■ **FRAGMENTO DEL TEXTO**
──────────
Desde el momento primero en que se les deja un móvil la cuestión reside en hacer ver a los adolescentes, tanto en casa como en el centro escolar, que ciertamente ese súper teléfono es algo tan útil como lo es un cuchillo en la cocina, pero que si uno se descuida también puede hacer las veces de una navaja barriobajera. Así pues todo dependerá de los límites que se le pongan al artilugio y de que acepten marcarse una distancia afectiva de ese teléfono de apariencia tan servicial, ya que si no se le pone coto acabará por ser algo así como la cajetilla de tabaco de un empedernido fumador digital, o la aguja de un heroinómano que necesita cada vez más dosis de potencia adictiva para satisfacer su hambre de estímulos con los que acallar su ansiedad.
Ahora bien, las palabras de aviso y advertencia de los peligros está claro que no bastan para que un adolescente eche el freno en su comportamiento. Es más, a veces lo animan a saltárselas porque contravenir eso que les hemos presentado como prohibido y peligroso es en sí mismo un acicate para incrementar su curiosidad y de paso afianzar su afán de independizarse de nosotros a través de la transgresión. Pero es que además cuando los padres les compran un móvil a sus hijos lo incorporan al conjunto de lo que consideran que es de su propiedad, de la misma manera que sienten que es suyo y les pertenecen las zapatillas molonas que les han regalado, la chupa de marca o lo que sea que les hayan entregado. Por lo tanto cuando se les regala un móvil para que sea “suyo” desde ese mismo instante aplican sobre el aparato la percepción de que todo, absolutamente todo lo que tiene que ver con él, pertenece exclusivamente a su ámbito privado, y eso quiere decir que pueden usarlo a su entero antojo, como hacen sus amigos y compañeros. En estas circunstancias el tratar de ponerle puertas al campo a ese “derecho personal de uso”, advirtiéndoles con nuestros consejos -como de vieja antigua de pueblo– que en el mundo digital al que se accede con el móvil lo que sucede es que el trigo se presenta mezclado con la cizaña, puede ser una batalla perdida de antemano.
──────────
■ **INFORMACIÓN MOSTRADA**

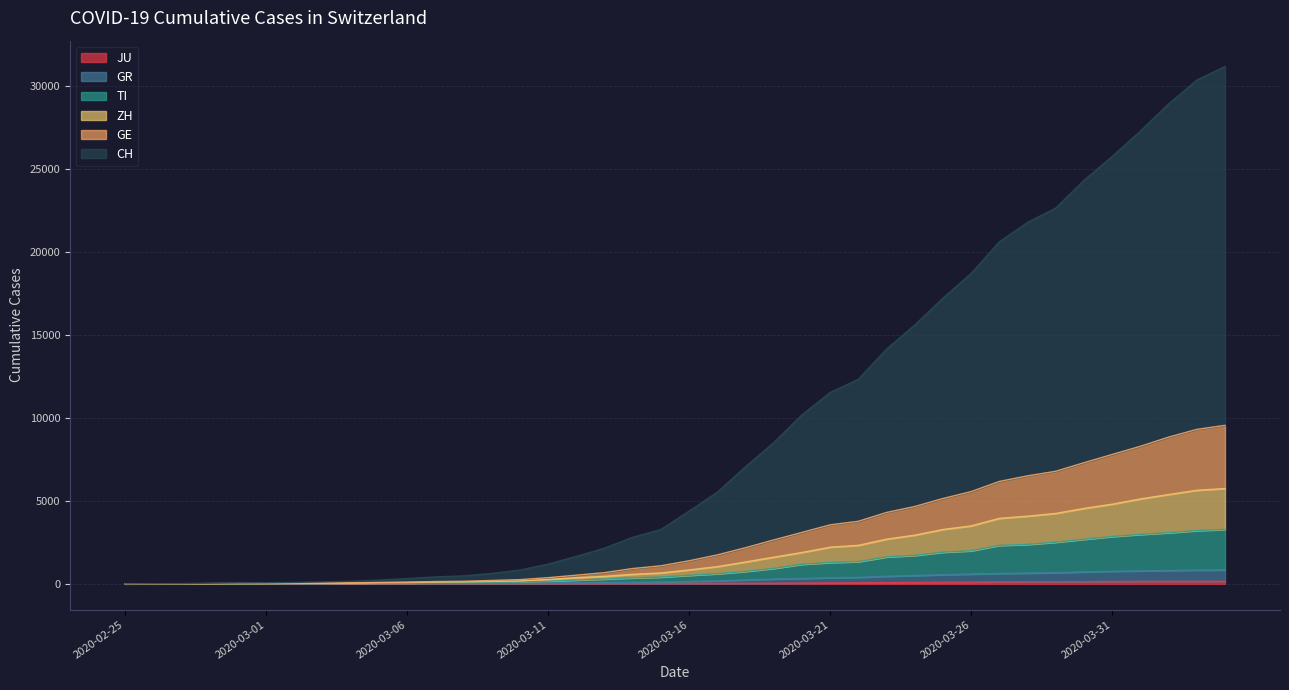

What position from the right is 2020-03-28?

8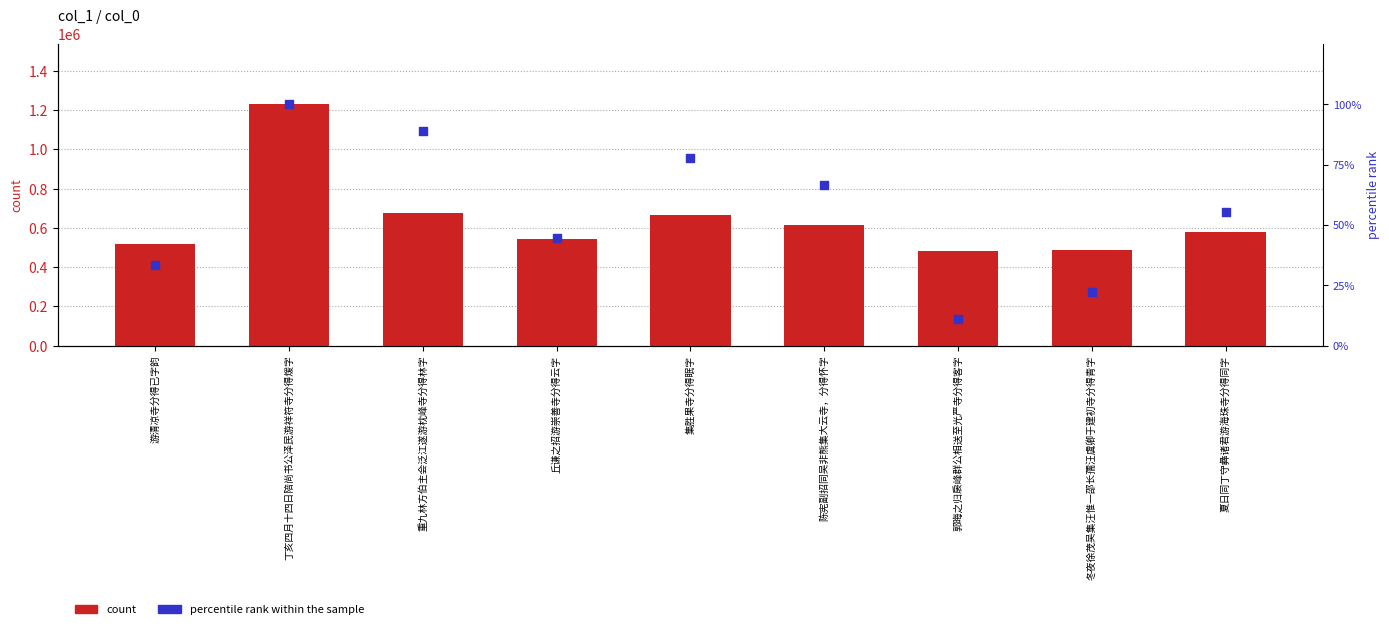

At which category is the sum across all series the highest?

丁亥四月十四日陪尚书公泽民游祥符寺分得煖字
──────────
■ **LISTA DE TAREAS**
1. Indica si cada afirmación coincide con el texto sobre los adolescentes y el móvil, respondiendo sí o no y citando literalmente las palabras del texto que lo deciden: (a) las advertencias sobre los peligros bastan para que un adolescente frene su comportamiento; (b) el teléfono se compara con un cuchillo en la cocina; (c) los adolescentes consideran que lo relacionado con el móvil pertenece a su ámbito privado.
2. Según el texto sobre los adolescentes y el móvil, ¿por qué las advertencias pueden animar a los adolescentes a saltárselas? Responde en una a tres oraciones.
3. Responde con datos del texto sobre los adolescentes y el móvil:
(a) ¿De qué dependerá todo, según el primer párrafo?
(b) Si no se le pone coto, ¿con qué dos cosas se compara el teléfono?
(c) ¿Qué prendas se citan como ejemplo de lo que los hijos sienten como suyo?
Las líneas no guardan relación con el texto.

■ **RESPUESTAS**
1.
(a) No: "las palabras de aviso y advertencia de los peligros está claro que no bastan para que un adolescente eche el freno en su comportamiento".
(b) Sí: "ese súper teléfono es algo tan útil como lo es un cuchillo en la cocina".
(c) Sí: "todo, absolutamente todo lo que tiene que ver con él, pertenece exclusivamente a su ámbito privado".

2. Porque contravenir lo que se les ha presentado como prohibido y peligroso es en sí mismo un acicate que aumenta su curiosidad. Además, les sirve para afianzar su afán de independizarse de los padres mediante la transgresión.

3.
(a) De los límites que se le pongan al artilugio y de que acepten marcarse una distancia afectiva del teléfono.
(b) Con la cajetilla de tabaco de un empedernido fumador digital y con la aguja de un heroinómano.
(c) Las zapatillas molonas y la chupa de marca.